The poster by Hazrat Khalifatul Masih IIra (also published in Al Fazl on 10 June 1927) had highlighted the passages that were extremely derogatory and ridiculed the persona of the Holy Prophetsa of Islam. The poster, in line with the teachings of the Promised Messiahas, did not call for violence but urged Muslims across the country to “not show aggression but, on the precepts of the Companions [of the Holy Prophetsa], uphold the honour of Islam…” Huzoorra urged that one way of doing so was by not strengthening the economy of Hindu businessmen and purchasing goods from Muslim traders instead. He clarified that “this [was] not a boycott, but preference” and no one had the right to raise objections on matters of choice in preference. He further urged that the true teachings of Islam should be propagated on mass-scale so as to demystify the misconceptions created by mischievous Arya writers and publishers. Huzoorra stated that should the Muslims unite to free themselves from the economic slavery of Hindus, the government, seeing that Muslims too could show unity, would start to take their opinion seriously.
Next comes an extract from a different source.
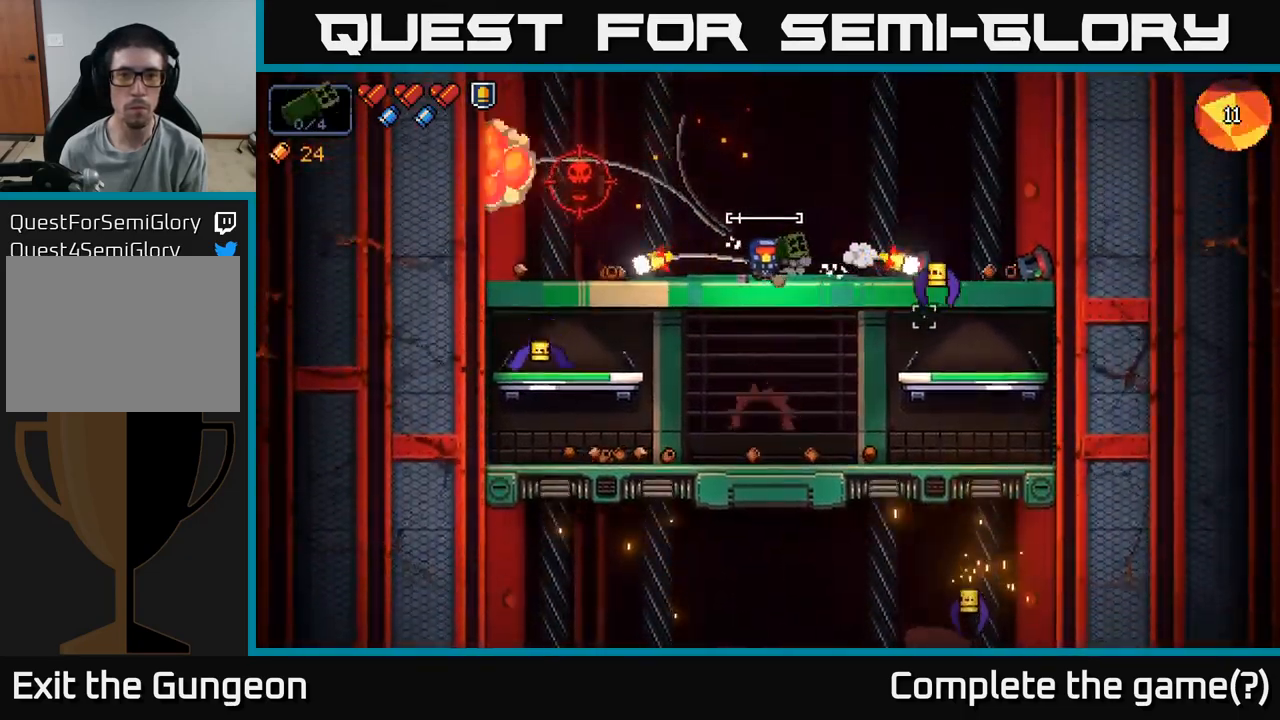
{"buttons": [], "left_stick": "center", "right_stick": "down-right", "events": [[133, "A", "up"], [133, "right_stick", "down-right"], [183, "left_stick", "center"]]}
However, the passages from the article Sair-i-Dauzakh that were highlighted in the poster by Hazrat Khalifatul Masih IIra were taken into account by the court and it was concluded by the judges on the bench that “prosecutable effect had indeed been produced by the words of the article [Sair-i-Dauzakh]”.
Having heard the case thoroughly, Justice Broadway found both the author and the publisher, Devi Sharan Sharma and Gian Chand Pathak respectively, guilty of the charges that had been brought against them. The author was sentenced to a year of rigorous imprisonment and a fine of five hundred rupees in lieu of an additional imprisonment of six months duration, and the publisher was sentenced to six months rigorous imprisonment and a fine of two hundred and fifty rupees in lieu of an additional three months of imprisonment. The case was concluded on 6 August 1927.